– И ты тоже.
Мать погибшей Ивановой, в девичестве Корнеевой, жила в частном доме на окраине. Нас встретила громким лаем огромная собака. Мы постояли возле калитки, пока на крыльце не появилась женщина в цветастом халате.
– Вам кого? – спросила она сурово. Я назвала фамилию и предъявила удостоверение. – Заходите, – кивнула она и оттащила собаку.
Мы вошли в чистенькую прихожую. Женщина указала рукой в сторону кухни.
– Чего вы от меня хотите? – вздохнула она устало.
– Поговорить, – пожал плечами Лукьянов.
– Что толку от ваших разговоров? Дочь вы мне не вернете… и убийцу не найдете.
– Почему же, очень может быть, что и найдем.
– Как же… – Она зло усмехнулась. – Ладно. Садитесь, поговорим.
Я скромно устроилась в уголке, Лукьянов напротив женщины. Она машинально поправила волосы, выпрямила спину. Положительно во взгляде Лукьянова было что-то магнетическое.
– Какие у вас были отношения с дочерью? – спросил он. В глазах женщины появилось удивление.
– Обыкновенные. Почему вы спросили?
– Ну… всякое бывает. Она с вами своими проблемами делилась?
– Какие у нее проблемы. Так, блажь одна. Работа хорошая, по крайней мере, платили прилично. Я вон за тысячу рублей горблюсь. Муж – чистое золото. И зарабатывал дай бог каждому.
– Между собой они ладили?
– С ее Серегой только дура не поладит. Он же точно теленок. Говорю, чистое золото.
– Но она завела любовника, – сказал Лукьянов, не спросил, а поставил ее перед фактом. Женщина быстро взглянула на него, облизнула губы.
– Ничего такого я не знаю.
– Выходит, о своих сердечных делах она вам не рассказывала.
– Я бы ей рассказала… Радовалась бы, что муж такой достался. Я-то со своим намучилась. Слава богу, прибрал господь.
– Тут вот какая вещь получается, – вздохнул Лукьянов. – Есть показания свидетелей, что накануне ваша дочь поссорилась с мужчиной. Разговаривали они на улице, одна из женщин, работающих в торговом центре, как раз шла мимо и слышала, как он ей угрожал.
– Так ведь ее маньяк… все говорили… вон и по телевизору…
– Первое убийство и убийство вашей дочери совершено разными людьми. Это установленный факт.
Женщина с минуту растерянно смотрела на него.
– Но как же так, – начала она плаксиво.
– Очень может быть, что человек, убивший вашу дочь, просто воспользовался ситуацией. Кстати, погибла еще одна женщина, которая дружила с вашей Леной. Тюрина Ольга.
– Господи… о господи. С него станется, он же уголовник.
– Кто? – вкрадчиво спросил Лукьянов.
– Ее хахаль.
– Так она вам все-таки о нем рассказывала?

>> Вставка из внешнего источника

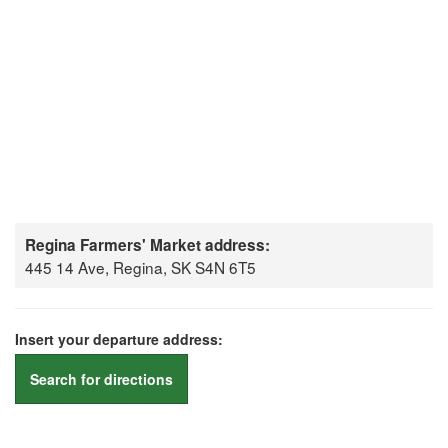
Regina Farmers' Market address:
445 14 Ave, Regina, SK S4N 6T5
Insert your departure address:
Search for directions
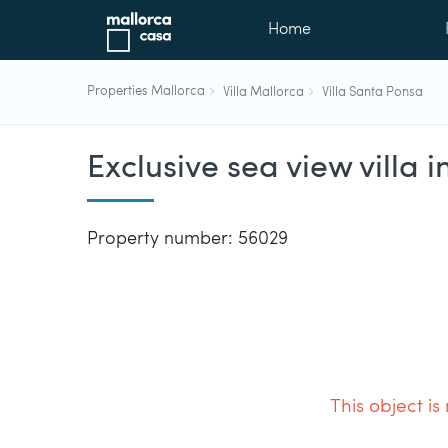
Home
Properties Mallorca
Villa Mallorca
Villa Santa Ponsa
Exclusive sea view villa 
Property number: 56029
This object is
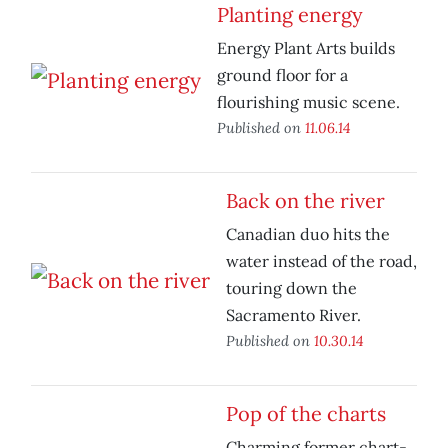
Planting energy
Energy Plant Arts builds
ground floor for a
flourishing music scene.
Published on
11.06.14
Back on the river
Canadian duo hits the
water instead of the road,
touring down the
Sacramento River.
Published on
10.30.14
Pop of the charts
Charming former chart-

– Нет, – покачала женщина головой и заплакала. – Я догадалась, что она завела кого-то. Звоню им, а Серега с удивлением: «Так она, мама, к тебе поехала». Я давай ее пытать. Наврала с три короба. Ладно, думаю, а у самой на душе кошки скребут. Потом замечать стала: заедет ко мне на минутку и на часы зыркает. И быстрее к двери. Тут до меня дошло, что она мною прикрывается, Сережке врет, что у матери, а сама… Ну я ее и выследила. А уж когда узнала, кто он, совсем худо стало. Год как освободился. Ну на что он ей, господи? Сидел за убийство. Мне соседи сказали. А Серега добрый… Нет бы ребенка ему родила, куда там… Вот уж правду говорят, яблоко от яблони… Папаше ее тоже все на месте не сиделось.
– Вы с ней разговаривали на эту тему?
– О любовнике? Нет. Я ее характер хорошо знаю. Характер-то тоже папашин. Разругались бы вдрызг, а что толку? И вашим ничего не рассказала, не хотела грязное белье трясти, но раз такое дело…
– Как зовут ее любовника?
– Ванька. Мещеряков Иван Сергеевич.
– Где живет, вы знаете?
– На Второй Литейной. Номер дома не помню, напротив гастронома, четырехэтажный, с аркой. Он там один такой. Первый подъезд, квартира на втором этаже, как войдешь, направо. Я с соседкой говорила, что под ним живет, она мне все про него рассказала. Вы уж только Сереге пока не говорите, ему, бедному, и так нелегко. Каково про жену узнать, что она за твоей спиной любовь крутит? А уж как я радовалась, когда они поженились. Думала, хоть вздохну спокойно.
– А что, с Леной были проблемы? – вкрадчиво спросил Лукьянов.
– А у кого с детьми проблем нет? Моя не хуже других. Если вам что наболтали, так не очень слушайте, язык-то без костей.